ABSTRACT

Socrates is not usually seen as a religious visionary. Some would say that he is the father of logic and rationality, and he certainly seems to be the epitome of ‘sanity, shrewdness, physical robustness, and moral integrity’ (Myers, 1903). It does come as a surprise to those who know him just by this general reputation that he let himself be guided by ‘a voice’, to which he occasionally referred as ‘the daemon’, as did others in his time and since. The daemon has been of considerable interest to philosophers for well over 2,000 years; alienists and psychiatrists have become interested more recently. Plato mentioned the phenomenon in several of his dialogues (for instance, in Apology, Crito, Euthydemus, Phaedrus, Theaetetus) as well as in The Republic.
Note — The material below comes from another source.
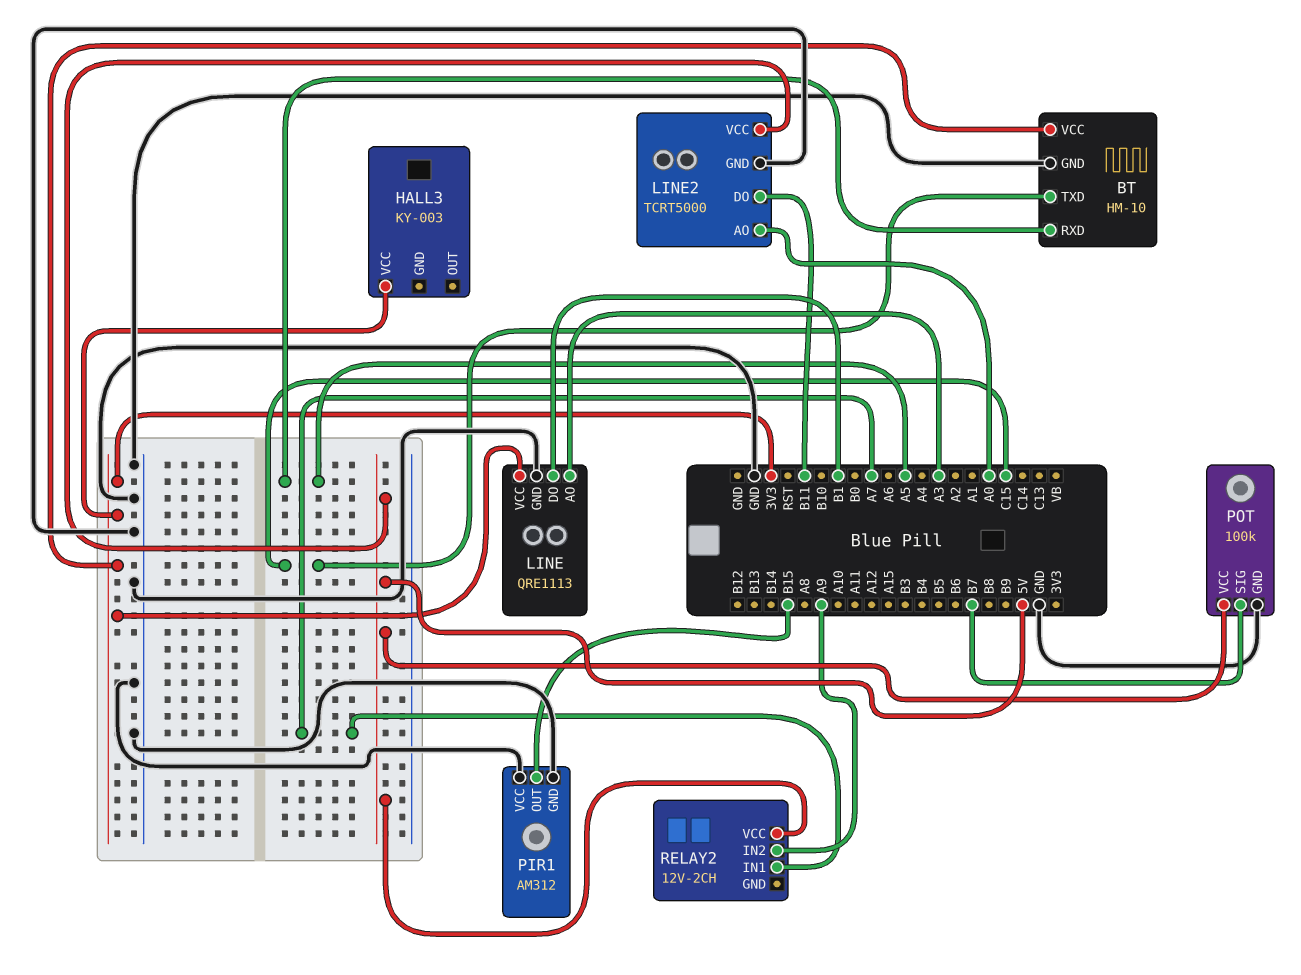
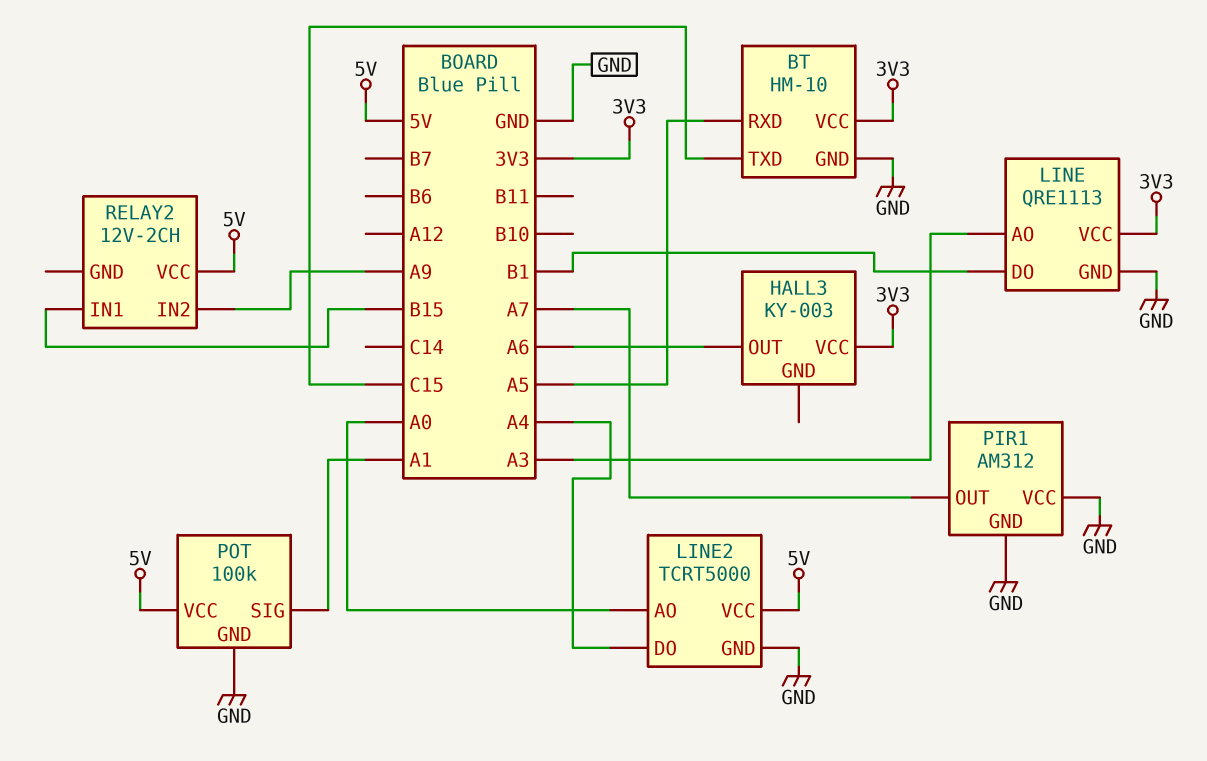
HALL3 pin OUT: none -> A6
LINE2 pin DO: B11 -> A4
PIR1 pin OUT: B15 -> A7
POT pin SIG: B7 -> A1
RELAY2 pin IN1: A7 -> B15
Xenophon wrote about it in his Conversations of Socrates, and Plutarch dedicated a whole monograph, ‘On the sign of Socrates’, to the matter. In fact, allowing himself to be guided by a daemon was one of the charges levelled against Socrates at his trial—the daemon was not a god recognised in Athens. The daemon probably cost Socrates his life: it ‘stopped’ him from defending himself in his trial and from escaping once he was sentenced to death. Thus the daemon is a well-documented phenomenon which is important in understanding Socrates (Nares, 1782; Voltaire, 1773/1994; Nietzsche, 1872/1991). We are interested in both Socrates and his daemon.